Blog Post

Longfellow, Herr, & Hope

by Erin Doom

Feast of Sts Carpos & Alphaeus, Apostles of the 70
Anno Domini 2020, May 26



1. Essays et al: “Gene Herr: A Deep Well of Life-Giving Hope”
Gene Herr is one of my heroes. I met him while working at Eighth Day Books, back in the late 90s. We immediately hit it off. But when I shared with him my vision for a Catechetical Academy, he really got excited. He had done something similar many years before. And so his excitement carried over to helping found EDI. In addition to generous financial support, he was extremely generous with his time, serving as an original board member and regularly feeding me with encouraging words, articles, quotes, and even books. He was a remarkable man. 

His daughter Ellen has also been important for EDI, helping found and lead the Sisters of Sophia. Back in 2017, almost six years after Gene died, Ellen wrote a moving reflection on her dad Gene. Here’s the opening paragraphs:

On January 1, 2012 at 6 PM, hope took in a quick breath, released everything it had left for this world, and lay ashen and still on a small bed in a nondescript room. I was sitting solitary by my father’s bedside, willing him to be released. Never did I think this task would be mine, as the youngest child and only daughter in the family. It was a beautiful and terrible assignment. At that time, I knew only that our 14-month family battle with brain cancer was over. I needed to wake my mother to tell her that her best friend and loving partner was gone. I had to call my brothers who had just returned to their homes from visits to say a painful goodbye to our father.

In the days that followed there were two services, one Mennonite and one Catholic (my father was both Mennonite and Catholic).
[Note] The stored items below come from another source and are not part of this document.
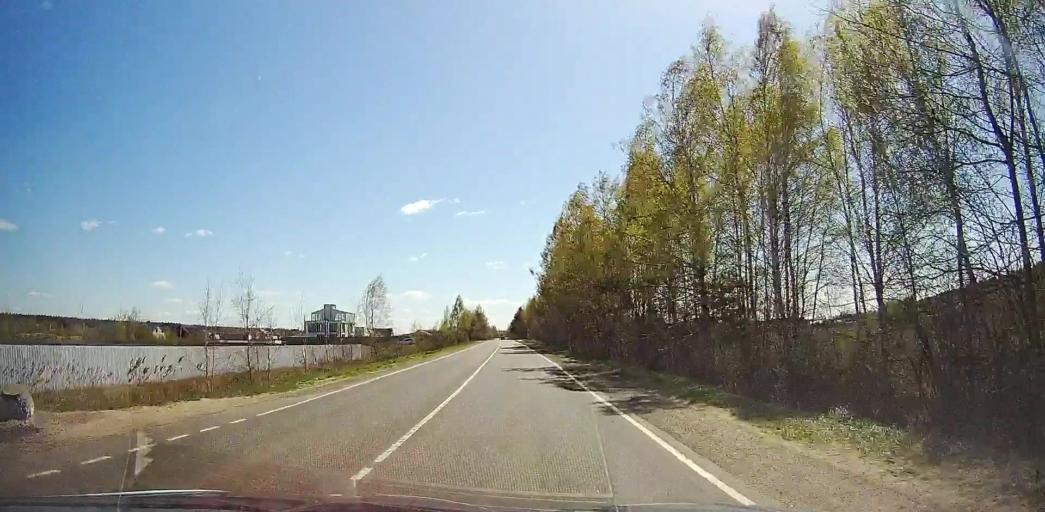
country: RU
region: Moskovskaya
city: Beloozerskiy
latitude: 55.5267
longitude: 38.4315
Many people shared stories of how my dad had given them encouragement, believed in them, shared books and more books. There were many stories of touched lives. One pastor, whom my father had mentored, lingered long after the first service (the Mennonite vigil). I remember recognizing that he didn’t seem to want to leave, which would mean letting go, acknowledging the finality of this loss. We shared a brief conversation, both of us confirming what a source of light and hope my father had been. There was some comfort knowing that I wasn’t the only one feeling as if I’d lost access to a deep well of life-giving hope.




2. Books & Culture: “A Memorial Day Poem by Longfellow, From the Atlantic, June 1882”
Henry Wadsworth Longfellow helped found The Atlantic in 1857. And he contributed more poems to the magazine than anyone else…ever. In the June issue of 1882, he published “Decoration Day” for the recently established Memorial Day in commemoration of the Civil War’s fallen soldiers. 


3. Bible & Fathers: “Believing, Hoping, Loving: Three Movements of the Soul”
Acts 17:19-28; Jn 12:19-36. Online here

Here’s a snippet from a homily by St Augustine on the three theological virtues:

He who believes, hopes, and loves, must not, on that account, be assured of salvation. For what he believes, what he hopes, and what he loves make a difference. No one lives in any type of life without those three movements of the soul, that is, of believing, hoping, loving. If you do not believe what the pagans believe, if you do not hope for what they hope for, if you do not love what they love, then you are gathered from among the pagans; you are removed from them; that is, you are separated from the nations. Let not mere physical association alarm you when you are separated in mind.